■ **RECORD SET**

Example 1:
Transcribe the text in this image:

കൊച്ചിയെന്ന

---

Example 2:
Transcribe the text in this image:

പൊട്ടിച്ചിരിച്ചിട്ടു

■ **WHAT THE EXERCISE ASKS**
All records shown above need to be written out again verbatim.

■ **REPLY**
Example 1:
Transcribe the text in this image:

കൊച്ചിയെന്ന

---

Example 2:
Transcribe the text in this image:

പൊട്ടിച്ചിരിച്ചിട്ടു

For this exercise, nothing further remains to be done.